··· EXTRACTED MATERIAL ···
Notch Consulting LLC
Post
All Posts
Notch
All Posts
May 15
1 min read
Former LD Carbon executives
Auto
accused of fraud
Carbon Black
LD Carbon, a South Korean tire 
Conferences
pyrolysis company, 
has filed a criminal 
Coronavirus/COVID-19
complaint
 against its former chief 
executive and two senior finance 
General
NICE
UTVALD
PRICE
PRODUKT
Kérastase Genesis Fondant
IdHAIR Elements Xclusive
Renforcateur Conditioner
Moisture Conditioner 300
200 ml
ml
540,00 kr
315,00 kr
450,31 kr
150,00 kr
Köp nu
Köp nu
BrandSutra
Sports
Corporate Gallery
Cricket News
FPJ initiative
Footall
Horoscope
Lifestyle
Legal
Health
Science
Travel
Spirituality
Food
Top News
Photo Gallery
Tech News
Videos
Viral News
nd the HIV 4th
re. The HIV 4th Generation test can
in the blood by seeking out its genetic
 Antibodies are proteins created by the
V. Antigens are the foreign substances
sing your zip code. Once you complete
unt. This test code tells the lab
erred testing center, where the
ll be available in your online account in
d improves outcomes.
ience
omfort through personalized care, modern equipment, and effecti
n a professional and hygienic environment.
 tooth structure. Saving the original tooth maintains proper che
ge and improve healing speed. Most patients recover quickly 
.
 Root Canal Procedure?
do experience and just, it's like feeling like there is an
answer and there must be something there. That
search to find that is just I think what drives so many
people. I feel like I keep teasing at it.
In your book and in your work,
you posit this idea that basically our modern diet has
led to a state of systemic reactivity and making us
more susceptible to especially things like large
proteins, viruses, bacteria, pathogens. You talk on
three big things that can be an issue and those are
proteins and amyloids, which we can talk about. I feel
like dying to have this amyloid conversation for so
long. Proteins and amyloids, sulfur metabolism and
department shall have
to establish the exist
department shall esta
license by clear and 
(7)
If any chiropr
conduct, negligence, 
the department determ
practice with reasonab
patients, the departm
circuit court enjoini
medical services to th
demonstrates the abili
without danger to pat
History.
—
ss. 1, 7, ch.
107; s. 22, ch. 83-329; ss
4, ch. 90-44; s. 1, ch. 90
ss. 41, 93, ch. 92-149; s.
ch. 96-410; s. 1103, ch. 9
···
> TASK STATEMENT: Extract each line of the material exactly as it stands.

> ANSWER SPACE:
Notch Consulting LLC
Post
All Posts
Notch
All Posts
May 15
1 min read
Former LD Carbon executives
Auto
accused of fraud
Carbon Black
LD Carbon, a South Korean tire 
Conferences
pyrolysis company, 
has filed a criminal 
Coronavirus/COVID-19
complaint
 against its former chief 
executive and two senior finance 
General
NICE
UTVALD
PRICE
PRODUKT
Kérastase Genesis Fondant
IdHAIR Elements Xclusive
Renforcateur Conditioner
Moisture Conditioner 300
200 ml
ml
540,00 kr
315,00 kr
450,31 kr
150,00 kr
Köp nu
Köp nu
BrandSutra
Sports
Corporate Gallery
Cricket News
FPJ initiative
Footall
Horoscope
Lifestyle
Legal
Health
Science
Travel
Spirituality
Food
Top News
Photo Gallery
Tech News
Videos
Viral News
nd the HIV 4th
re. The HIV 4th Generation test can
in the blood by seeking out its genetic
 Antibodies are proteins created by the
V. Antigens are the foreign substances
sing your zip code. Once you complete
unt. This test code tells the lab
erred testing center, where the
ll be available in your online account in
d improves outcomes.
ience
omfort through personalized care, modern equipment, and effecti
n a professional and hygienic environment.
 tooth structure. Saving the original tooth maintains proper che
ge and improve healing speed. Most patients recover quickly 
.
 Root Canal Procedure?
do experience and just, it's like feeling like there is an
answer and there must be something there. That
search to find that is just I think what drives so many
people. I feel like I keep teasing at it.
In your book and in your work,
you posit this idea that basically our modern diet has
led to a state of systemic reactivity and making us
more susceptible to especially things like large
proteins, viruses, bacteria, pathogens. You talk on
three big things that can be an issue and those are
proteins and amyloids, which we can talk about. I feel
like dying to have this amyloid conversation for so
long. Proteins and amyloids, sulfur metabolism and
department shall have
to establish the exist
department shall esta
license by clear and 
(7)
If any chiropr
conduct, negligence, 
the department determ
practice with reasonab
patients, the departm
circuit court enjoini
medical services to th
demonstrates the abili
without danger to pat
History.
—
ss. 1, 7, ch.
107; s. 22, ch. 83-329; ss
4, ch. 90-44; s. 1, ch. 90
ss. 41, 93, ch. 92-149; s.
ch. 96-410; s. 1103, ch. 9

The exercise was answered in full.